SAN FRANCISCO — There’s at least one group that won’t be gathering around the table this holiday season: federal prosecutors, defense lawyers and Northern District judges.
Responding to a recent Supreme Court decision frowning on judicial involvement in plea discussions, the U.S. attorney’s office has quietly withdrawn from criminal settlement conferences, to the disappointment of the Bay Area defense bar.
Local lawyers say the conferences obviated the need for trial in many cases. The magistrate judges often tapped to supervise the sessions could break a logjam in a case by prompting a prosecutor to see the matter in a new light or prodding a defendant to come to grips with his predicament, said Palo Alto defense lawyer Thomas Nolan Jr. of Nolan, Armstrong & Barton.
“You’re going to have people going to trial who have no interest in going to trial,” Nolan said. “They only want to be able to get fairness in the resolution of the case, and the only way to do that is for each side to be able to privately talk to the judge about their strengths and weaknesses.”
U.S. Attorney Melinda Haag said she suspended the conferences after the Supreme Court heard oral arguments in U.S. v. Davila, a case in which a Georgia defendant pled guilty after a magistrate judge advised him that he would receive a softer sentence. After the Supreme Court and the solicitor general concluded that the sessions violated Rule 11 of the Federal Rules of Criminal Procedure, Haag made the suspension permanent.
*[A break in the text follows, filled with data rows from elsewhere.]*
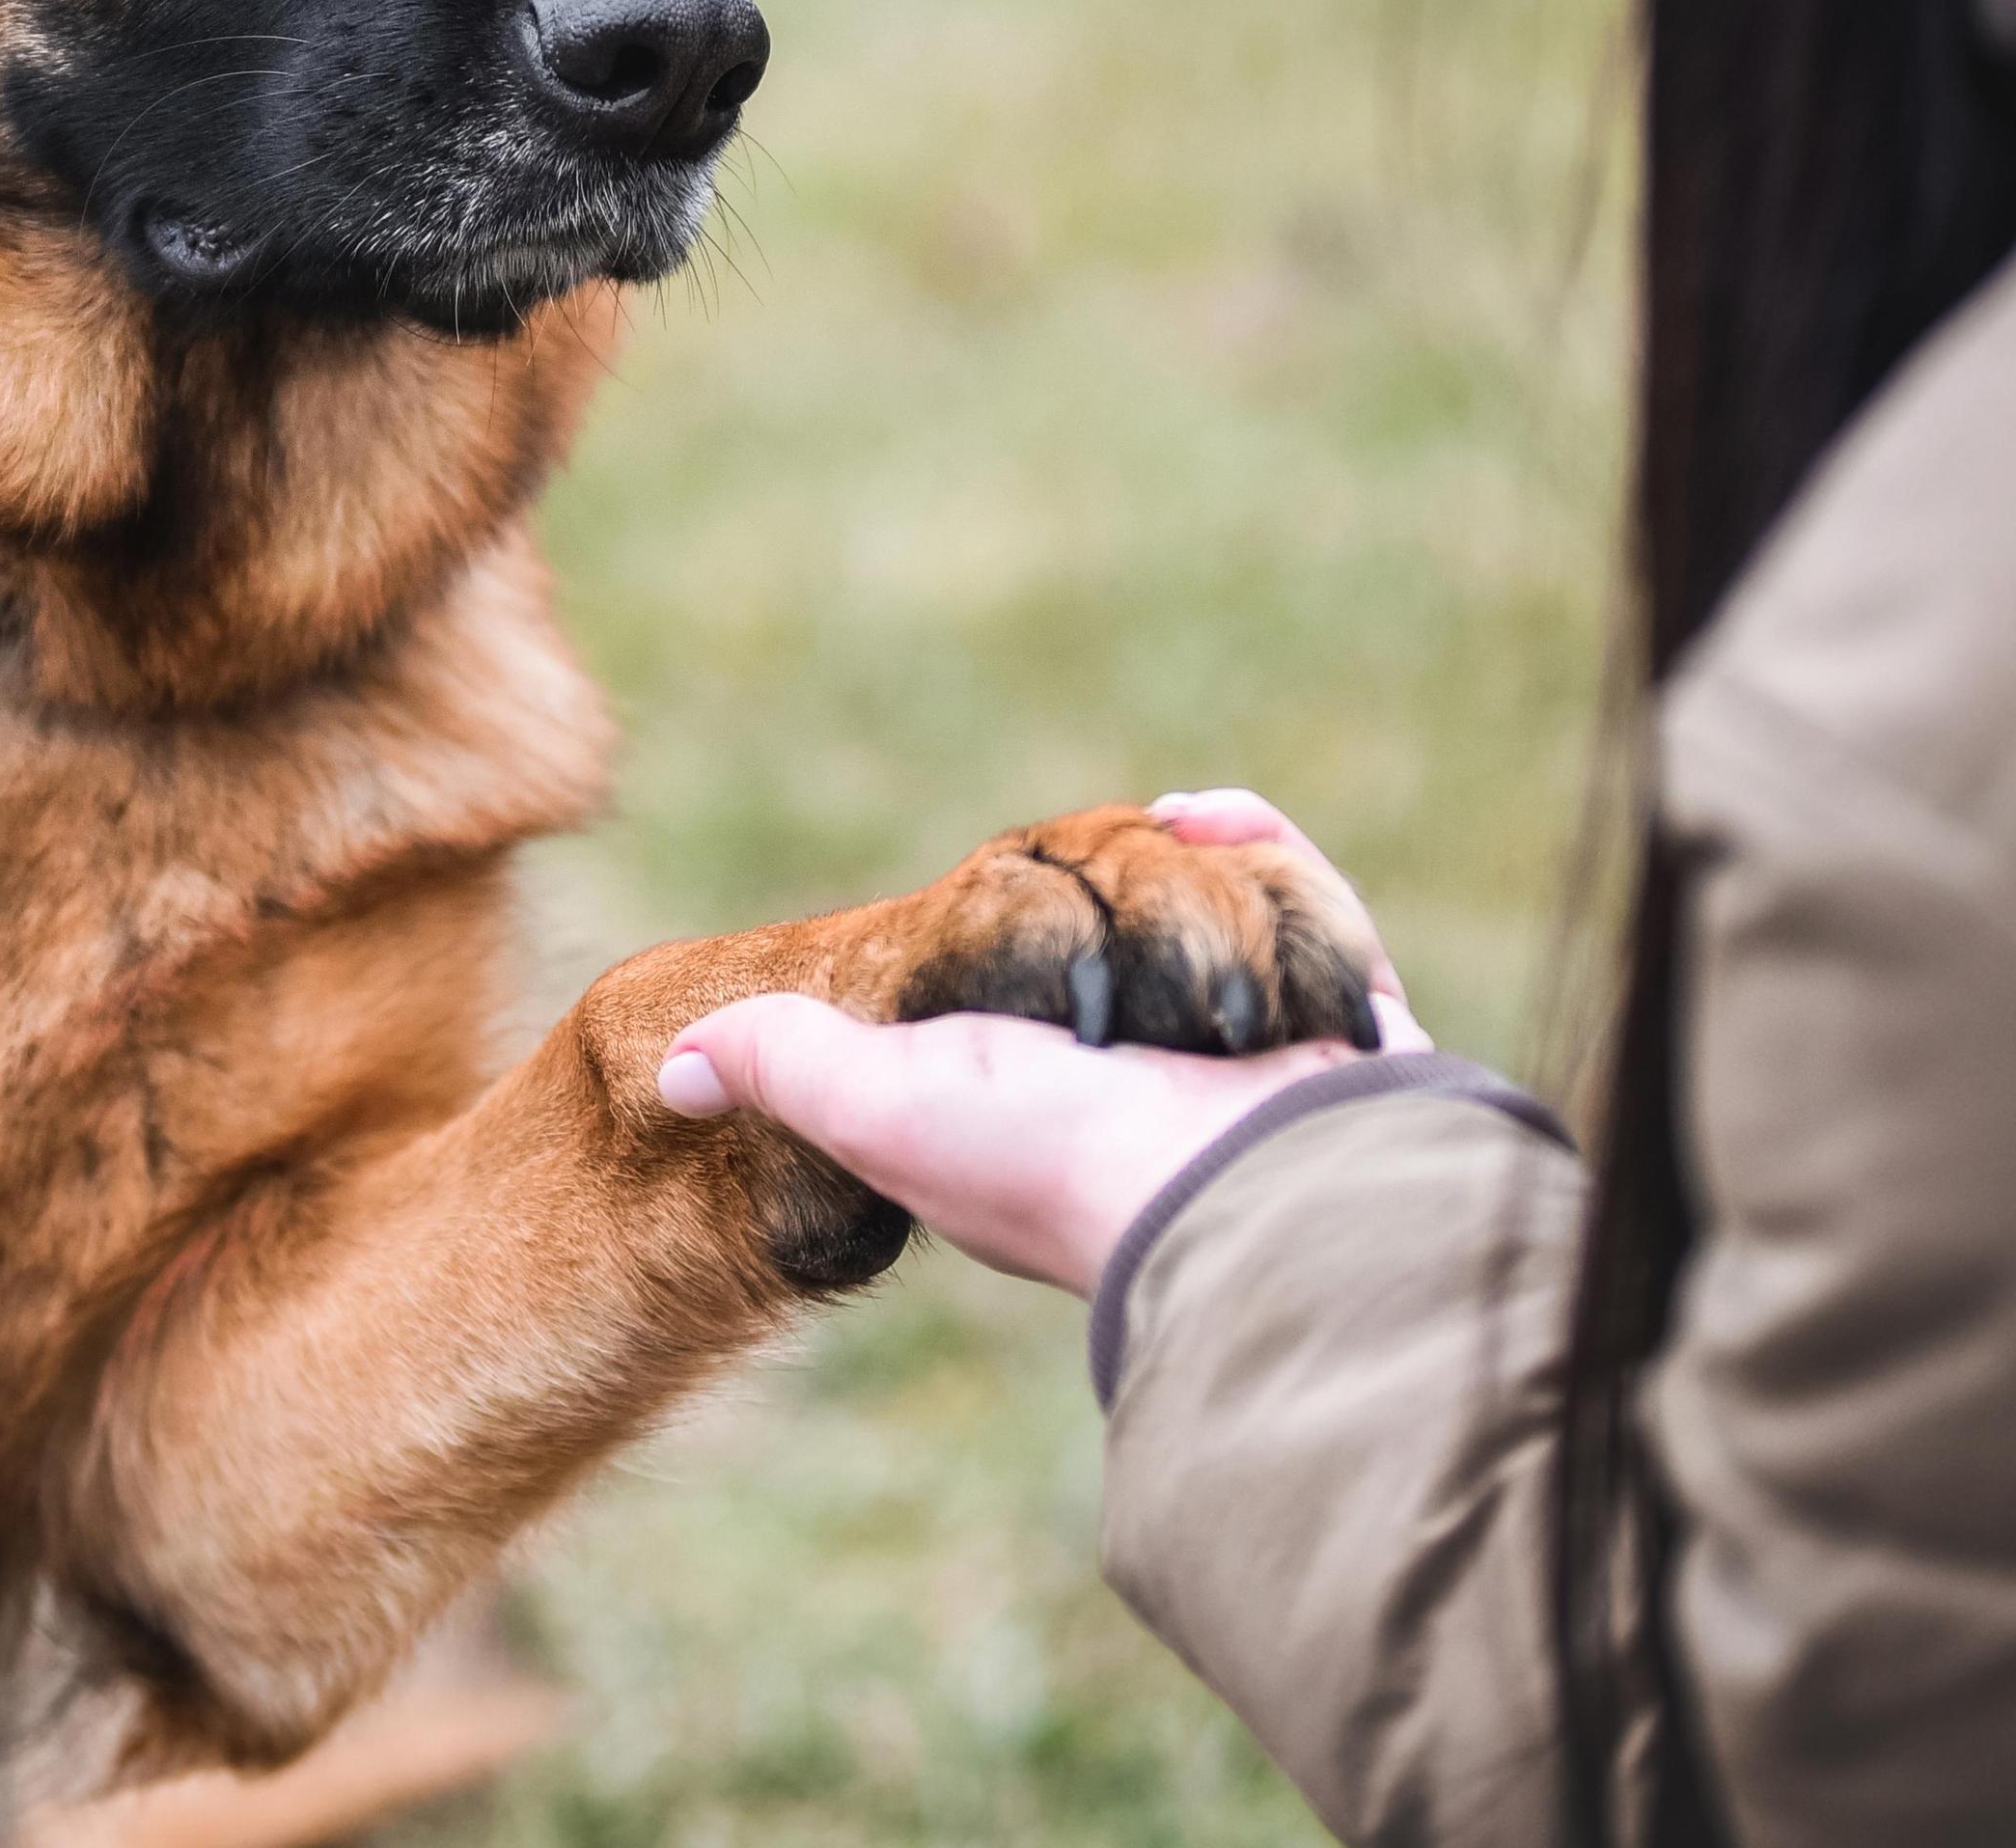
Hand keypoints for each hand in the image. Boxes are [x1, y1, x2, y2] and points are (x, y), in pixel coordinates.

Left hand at [655, 791, 1433, 1295]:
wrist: (1236, 1200)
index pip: (1021, 991)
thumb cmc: (1057, 1163)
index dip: (1009, 935)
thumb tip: (674, 1074)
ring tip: (1155, 824)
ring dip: (1185, 874)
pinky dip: (1265, 849)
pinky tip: (1200, 815)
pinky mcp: (1341, 1017)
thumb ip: (794, 1070)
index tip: (993, 880)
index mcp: (1044, 1102)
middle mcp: (1151, 1078)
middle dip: (1119, 898)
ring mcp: (1253, 1048)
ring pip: (1217, 913)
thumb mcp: (887, 1109)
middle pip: (1133, 939)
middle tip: (1093, 856)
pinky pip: (1306, 899)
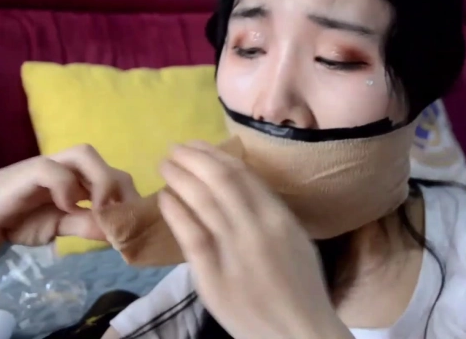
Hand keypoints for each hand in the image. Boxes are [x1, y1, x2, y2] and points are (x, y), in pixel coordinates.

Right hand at [0, 144, 138, 250]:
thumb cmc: (21, 220)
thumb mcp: (62, 227)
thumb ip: (88, 226)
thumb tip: (119, 233)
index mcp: (79, 179)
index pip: (117, 177)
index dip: (129, 198)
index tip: (133, 224)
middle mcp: (67, 167)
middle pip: (106, 163)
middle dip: (120, 190)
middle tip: (120, 218)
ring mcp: (48, 166)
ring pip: (84, 154)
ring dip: (100, 180)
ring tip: (100, 208)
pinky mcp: (28, 171)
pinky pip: (53, 169)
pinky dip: (66, 187)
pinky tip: (67, 207)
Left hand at [158, 141, 350, 338]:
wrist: (297, 331)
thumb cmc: (300, 287)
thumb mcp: (295, 240)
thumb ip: (269, 213)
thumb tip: (237, 184)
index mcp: (280, 218)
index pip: (242, 174)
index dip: (214, 154)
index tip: (197, 145)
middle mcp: (257, 229)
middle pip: (219, 180)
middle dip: (192, 158)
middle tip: (173, 149)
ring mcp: (233, 252)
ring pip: (202, 202)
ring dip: (179, 178)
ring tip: (165, 166)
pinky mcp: (213, 276)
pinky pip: (190, 236)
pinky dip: (176, 211)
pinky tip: (165, 199)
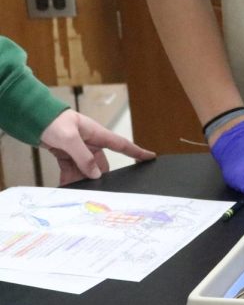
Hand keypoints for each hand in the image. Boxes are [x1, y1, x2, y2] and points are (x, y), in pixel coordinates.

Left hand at [40, 110, 155, 184]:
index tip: (150, 157)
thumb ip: (83, 156)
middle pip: (100, 164)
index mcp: (96, 134)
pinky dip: (68, 176)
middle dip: (96, 176)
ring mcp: (78, 148)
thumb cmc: (52, 121)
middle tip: (92, 188)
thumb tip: (95, 174)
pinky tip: (64, 184)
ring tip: (72, 188)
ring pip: (84, 169)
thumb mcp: (68, 138)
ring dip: (79, 178)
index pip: (121, 145)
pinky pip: (71, 168)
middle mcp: (90, 142)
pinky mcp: (65, 153)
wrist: (31, 116)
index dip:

“When the solicitor general and the Supreme Court tell us that it violates Rule 11, to agree to a settlement conference would be to invite error into the record,” Haag said in an interview.
But some local defense lawyers question whether the Supreme Court’s June decision required the U.S. attorney’s office to change course.
“I don’t think Davila really changes the law but simply reaffirms it,” said Walter Brown, a white collar partner at Orrick, Herrington & Sutcliffe who served as an assistant U.S. attorney in the Central District. “I don’t think that is a reason to abandon wholesale a practice that a lot of people felt was valuable.”
Northern District judges had tried to toe the line by ensuring that the conferences were not supervised by the same judge steering the case. But Haag noted that the court took the same precautions in Davila.
“The concern is that judicial involvement in plea dicussions places undue pressure on defendants to enter into guilty pleas, which is the reason that Rule 11 was promulgated to begin with,” Haag said.
State courts allow judges to have a hand in plea bargaining. But given Rule 11, the Northern District was one of few federal courts in the country to sponsor settlement conferences. And the local U.S. attorney’s enthusiasm for them waxed and waned. Former U.S. Attorney Joseph Russoniello refused to send line prosecutors to the meetings, sparking a firestorm of criticism in the defense bar, lawyers say. Under Haag, the office participated until the Davila decision came down.
The settlement conferences were typically requested by defense lawyers who held them more dearly than federal prosecutors. But Nolan is hopeful that the powers that be in the Northern District will want to revive the sessions once federal prosecutors and judges see the costs of trying cases that might otherwise settle.
“It’ll have a negative impact on all of the Northern District’s functions,” he said. “We don’t have the resources to try multidefendant cases that should be settled.”
Nolan said the U.S. attorney’s office withdrew from a settlement conference that had been scheduled in one of his cases, which involves allegations of illegal gratuity bribery with a public entity. The case is now headed to trial.
Asked if that trial could have been avoided with a settlement conference, Nolan responded, “No doubt in my mind.”